Thursday, July 17, 2014

July 17, 2014: American Beaches: On the Beach

[With beach season underway in earnest, a series AmericanStudying some famous beaches. Leading up to a special weekend Guest Post from a talented young scholar!]
On the intense and tragic film that couldn’t compete with historic fears.
1959, the same year as the original Gidget movie about which I blogged yesterday, also saw the release of a very, very different beach film: On the Beach. Based on British-Australian writer Nevil Shute’s 1957 novel, the film featured an all-star cast (including Gregory Peck, Ava Gardner, and Fred Astaire) as the sailors, scientists, and their friends and loved ones dealing with a post-apocalyptic world. It’s 1964, World War III has taken place, and the resulting radiation is slowly taking over the world and destroying its remaining inhabitants. Mostly set on or around Peck’s submarine, the film uses that setting to create a broadly claustrophobic tone, portraying a world in which likely slow death by radiation poisoning or the humane but absolute alternative of suicide pills seem to be the only possible futures. It’s unrelenting and uncompromising, and deserves to be much better remembered than it is.
While that’s true of the film on its own artistic merits, it’s even more true in terms of what the film reveals about the Cold War’s threats and fears. When I think of World War III scenarios in popular films, I tend to think of over-the-top dramatics of one kind or another: the ridiculous satire of Dr. Strangelove (1964); the teenage humor and heroics of War Games (1983) and The Manhattan Project (1986); the flag-waving jingoism of Red Dawn (1984). All of those films can illustrate certain important aspects of the period, but all feel, again, exaggerated in one way or another, extreme in both their plots and tones. Whereas On the Beach, to this AmericanStudier at least, feels profoundly grounded, offers a socially and psychologically realistic depiction not just of the potential aftermath of a nuclear war, but also and even more tellingly of the period’s collective fears about what such a war would mean and do. Seeing [SPOILER ALERT] Fred Astaire kill himself rather than face imminent radiation poisoning—well, that feels deeply representative of the moment’s worst fears.
You’d think that such fears might have led to more widespread opposition to the Cold War’s arms race and military industrial complex—and indeed the U.S. military must have thought so too, as they denied the filmmakers permission to use a submarine or any other official materials. But I would argue that whatever possible influence such fears might have had was far outweighed by a different set of fears, ones exemplified by October 1962’s Cuban Missile Crisis: fears not of nuclear war and its aftermath per se, but rather of the Soviet Union’s nuclear arsenal, and what would happen if America’s did not match and even exceed that opposing threat. Whereas On the Beach portrayed the horrific results of a nuclear war, the Missile Crisis reflected and amplified fears that the U.S. was potentially unprepared for such a war, one that our enemy was willing and able to bring to our very doorstep. Perhaps no film, not even one as compelling and convincing as On the Beach, could compete with such historic threats—and so the arms race and the Cold War only deepened in the 1960s and beyond.
Last beach context tomorrow,
Ben
PS. What do you think?

--------

- [TASK PROMPT]:
For each statement, say yes or no according to the post about the film On the Beach, and quote the words from the post that decide it. 1. The film was adapted from a novel published in 1957. 2. The U.S. military let the filmmakers use a submarine. 3. The story takes place in 1964. The data after this point have nothing to do with the post.

--------

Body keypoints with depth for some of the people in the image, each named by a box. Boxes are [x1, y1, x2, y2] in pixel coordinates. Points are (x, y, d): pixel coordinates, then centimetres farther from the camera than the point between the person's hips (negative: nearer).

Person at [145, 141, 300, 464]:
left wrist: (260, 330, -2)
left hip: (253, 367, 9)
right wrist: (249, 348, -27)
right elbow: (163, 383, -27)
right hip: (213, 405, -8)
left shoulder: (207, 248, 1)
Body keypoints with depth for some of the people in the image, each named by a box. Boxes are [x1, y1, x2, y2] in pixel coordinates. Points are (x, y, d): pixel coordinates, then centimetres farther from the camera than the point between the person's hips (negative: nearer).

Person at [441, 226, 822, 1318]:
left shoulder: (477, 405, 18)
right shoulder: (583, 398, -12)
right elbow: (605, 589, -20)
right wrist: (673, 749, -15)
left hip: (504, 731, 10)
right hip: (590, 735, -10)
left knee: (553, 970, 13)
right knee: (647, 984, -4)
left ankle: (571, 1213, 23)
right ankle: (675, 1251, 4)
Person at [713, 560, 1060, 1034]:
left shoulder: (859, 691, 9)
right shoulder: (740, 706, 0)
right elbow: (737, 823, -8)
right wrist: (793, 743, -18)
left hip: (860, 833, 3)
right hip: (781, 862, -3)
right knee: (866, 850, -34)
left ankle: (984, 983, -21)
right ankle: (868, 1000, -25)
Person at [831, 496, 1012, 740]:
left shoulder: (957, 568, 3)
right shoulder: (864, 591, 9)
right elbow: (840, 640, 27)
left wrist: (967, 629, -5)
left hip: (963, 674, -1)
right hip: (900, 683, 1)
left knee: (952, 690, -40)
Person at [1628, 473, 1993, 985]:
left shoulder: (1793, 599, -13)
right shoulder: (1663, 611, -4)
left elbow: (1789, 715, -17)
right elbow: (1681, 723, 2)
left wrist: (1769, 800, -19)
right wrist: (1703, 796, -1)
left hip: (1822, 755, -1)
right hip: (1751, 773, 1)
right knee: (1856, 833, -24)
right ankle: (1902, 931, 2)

--------

- [EXERCISE RESPONSE]:
1. Yes: "Based on British-Australian writer Nevil Shute’s 1957 novel"
2. No: "they denied the filmmakers permission to use a submarine or any other official materials"
3. Yes: "It’s 1964, World War III has taken place"